Milestone 1 — Static Scene Rendering

Milestone 1 establishes the foundational rendering pipeline for Himalaya, delivering a photorealistic static scene viewer with free camera movement. This milestone focuses on indoor and outdoor environments with baked indirect lighting, cascaded shadow mapping, and a complete PBR material system. The architecture balances immediate visual quality with a clear evolution path toward dynamic lighting and real-time effects in future milestones.

What Milestone 1 Delivers

Milestone 1 transforms raw Vulkan primitives into a cohesive rendering system capable of producing visually compelling static scenes. The core philosophy is visible progress at every stage — no infrastructure work proceeds without demonstrable output. This milestone produces three distinct rendering modes: a full rasterization pipeline for real-time exploration, a path-traced reference view for ground-truth comparison, and an offline baking mode for generating lightmaps and reflection probes.

The rasterization pipeline implements Forward+ rendering with MSAA anti-aliasing, delivering PBR materials with metallic-roughness workflow, image-based lighting from HDR environments, and comprehensive shadow coverage through cascaded shadow maps with percentage-closer filtering. Screen-space ambient occlusion (GTAO) adds contact shadowing between objects, while contact shadows provide fine-grained grounding at object edges. The post-processing chain completes the visual pipeline with bloom, auto-exposure, ACES tonemapping, and color grading.

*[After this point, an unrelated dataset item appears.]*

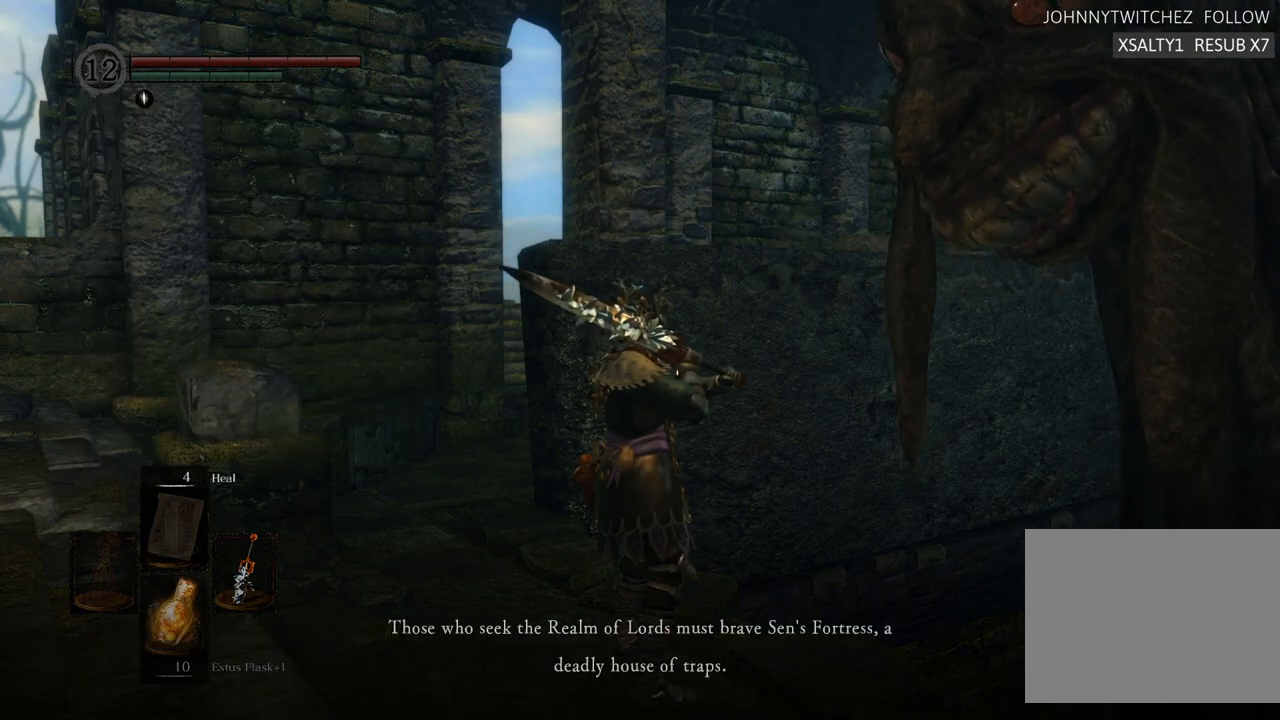
{"buttons": [], "left_stick": "center", "right_stick": "down", "events": []}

The path-traced reference view provides an alternative rendering mode using Vulkan Ray Tracing extensions. When activated, the entire rasterization pipeline yields to a compute-intensive but physically accurate path tracer that accumulates samples over time, producing noise-free reference images when the camera remains stationary. This mode validates the ray tracing infrastructure while giving artists a ground-truth comparison for the real-time renderer.

Sources: milestone-1.md, m1-development-order.md

Ten Development Phases

Milestone 1 progresses through ten distinct phases, each producing verifiable output before advancing. This phased approach ensures architectural decisions prove their value in practice before building upon them.

Phase 1: Minimum Visible Triangle establishes the Vulkan foundation — instance creation, device selection with queue families, swapchain management, VMA integration, and shader runtime compilation. The deliverable is a hardcoded triangle rendered to screen, validating that the entire graphics stack functions correctly.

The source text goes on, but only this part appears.